Ending the trust deficit Its important at this point to ask what the role of government in this is. Is the goal of the public sector disease control or just providing free health services? If it is the former, then the efficiency, the quality of care and the accessibility of the public sector has to improve. The government needs to restructure how it plans and delivers services and also how these services are perceived by the consumers. The trust deficit must end.

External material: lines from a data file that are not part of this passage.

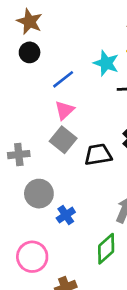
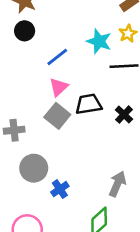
black trapezoid: (98, 155) -> (89, 104), moved

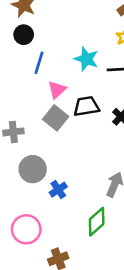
cyan star: (99, 41) -> (86, 59), moved
blue line: (57, 57) -> (39, 63), moved, turned -35

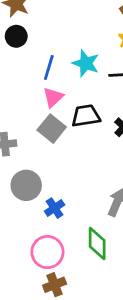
blue line: (39, 63) -> (49, 68), moved
green diamond: (97, 222) -> (97, 244), turned -48
pink circle: (26, 229) -> (47, 252), moved

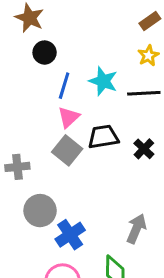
black circle: (16, 36) -> (45, 53), moved
blue cross: (55, 208) -> (70, 235), size x1.4

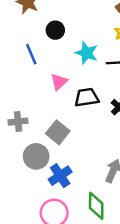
black circle: (45, 53) -> (55, 30), moved
blue line: (64, 86) -> (31, 54), moved, turned -40
gray square: (67, 150) -> (58, 132), moved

Similarly, the private sector must be innovatively engaged to become part of the solution. The government must ensure that this sector is regulated and monitored effectively. The overuse of diagnostics, over-the-counter sale of drugs and the rising numbers of quacks must be checked immediately. The onus is more on the government to build a mutually beneficial relationship with the private sector.

To the cynics this may seem impossible, but it is not. Previous experiments provide valuable lessons in all these areas. There is enough national and international expertise available to help us relaunch public health services.

Finally, beyond the technicalities we must be guided by the simple realisation that until we choose to change the way the poor access health care, it is unlikely that we will be able to change their poverty status. They will continue to be vulnerable and sick but also consequently poor.